November 21st, Evening

“Lazarus was one of them that sat at the table with Him.” — John 12:2

He is to be envied. It was well to be Martha and serve, but better to be Lazarus and commune. There are times for each purpose, and each is comely in its season, but none of the trees of the garden yield such clusters as the vine of fellowship. To sit with Jesus, to hear His words, to mark His acts, and receive His smiles, was such a favour as must have made Lazarus as happy as the angels. When it has been our happy lot to feast with our Beloved in His banqueting-hall, we would not have given half a sigh for all the kingdoms of the world, if so much breath could have bought them.

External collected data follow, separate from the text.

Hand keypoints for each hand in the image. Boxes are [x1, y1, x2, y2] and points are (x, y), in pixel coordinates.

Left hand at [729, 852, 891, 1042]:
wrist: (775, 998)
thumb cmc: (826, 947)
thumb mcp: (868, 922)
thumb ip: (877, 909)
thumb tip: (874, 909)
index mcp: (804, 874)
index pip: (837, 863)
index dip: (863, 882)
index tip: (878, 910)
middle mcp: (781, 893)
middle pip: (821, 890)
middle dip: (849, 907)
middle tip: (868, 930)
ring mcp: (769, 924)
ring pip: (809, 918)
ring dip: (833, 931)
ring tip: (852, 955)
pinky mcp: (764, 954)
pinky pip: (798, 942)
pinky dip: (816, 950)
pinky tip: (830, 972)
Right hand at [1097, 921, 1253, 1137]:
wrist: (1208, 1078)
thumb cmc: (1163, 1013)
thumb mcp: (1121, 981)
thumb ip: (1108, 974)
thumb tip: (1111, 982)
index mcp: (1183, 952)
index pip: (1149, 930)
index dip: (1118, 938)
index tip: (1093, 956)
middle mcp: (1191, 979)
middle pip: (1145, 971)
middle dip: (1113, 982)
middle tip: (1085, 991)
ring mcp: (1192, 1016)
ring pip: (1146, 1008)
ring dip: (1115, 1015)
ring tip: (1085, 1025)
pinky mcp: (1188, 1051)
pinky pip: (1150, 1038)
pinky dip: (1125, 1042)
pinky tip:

He is to be imitated. It would have been a strange thing if Lazarus had not been at the table where Jesus was, for he had been dead, and Jesus had raised him. For the risen one to be absent when the Lord who gave him life was at his house, would have been ungrateful indeed. We too were once dead, yea, and like Lazarus stinking in the grave of sin; Jesus raised us, and by His life we live—can we be content to live at a distance from Him? Do we omit to remember Him at His table, where He deigns to feast with His brethren? Oh, this is cruel! It behoves us to repent, and do as He has bidden us, for His least wish should be law to us. To have lived without constant intercourse with one of whom the Jews said, “Behold how He loved him,” would have been disgraceful to Lazarus, is it excusable in us whom Jesus has loved with an everlasting love? To have been cold to Him who wept over his lifeless corpse, would have argued great brutishness in Lazarus. What does it argue in us over whom the Saviour has not only wept, but bled? Come, brethren, who read this portion, let us return unto our heavenly Bridegroom, and ask for His Spirit that we may be on terms of closer intimacy with Him, and henceforth sit at the table with Him.

November 13th, Morning

“The branch cannot bear fruit of itself.” — John 15:4

How did you begin to bear fruit? It was when you came to Jesus and cast yourselves on His great atonement, and rested on His finished righteousness. Ah! what fruit you had then! Do you remember those early days? Then indeed the vine flourished, the tender grape appeared, the pomegranates budded forth, and the beds of spices gave forth their smell. Have you declined since then? If you have, we charge you to remember that time of love, and repent, and do thy first works. Be most in those engagements which you have experimentally proved to draw you nearest to Christ, because it is from Him that all your fruits proceed. Any holy exercise which will bring you to Him will help you to bear fruit. The sun is, no doubt, a great worker in fruit-creating among the trees of the orchard: and Jesus is still more so among the trees of His garden of grace. When have you been the most fruitless? Has not it been when you have lived farthest from the Lord Jesus Christ, when you have slackened in prayer, when you have departed from the simplicity of your faith, when your graces have engrossed your attention instead of your Lord, when you have said, “My mountain standeth firm, I shall never be moved”; and have forgotten where your strength dwells—has not it been then that your fruit has ceased? Some of us have been taught that we have nothing out of Christ, by terrible abasements of heart before the Lord; and when we have seen the utter barrenness and death of all creature power, we have cried in anguish, “From Him all my fruit must be found, for no fruit can ever come from me.” We are taught, by past experience, that the more simply we depend upon the grace of God in Christ, and wait upon the Holy Spirit, the more we shall bring forth fruit unto God. Oh! to trust Jesus for fruit as well as for life.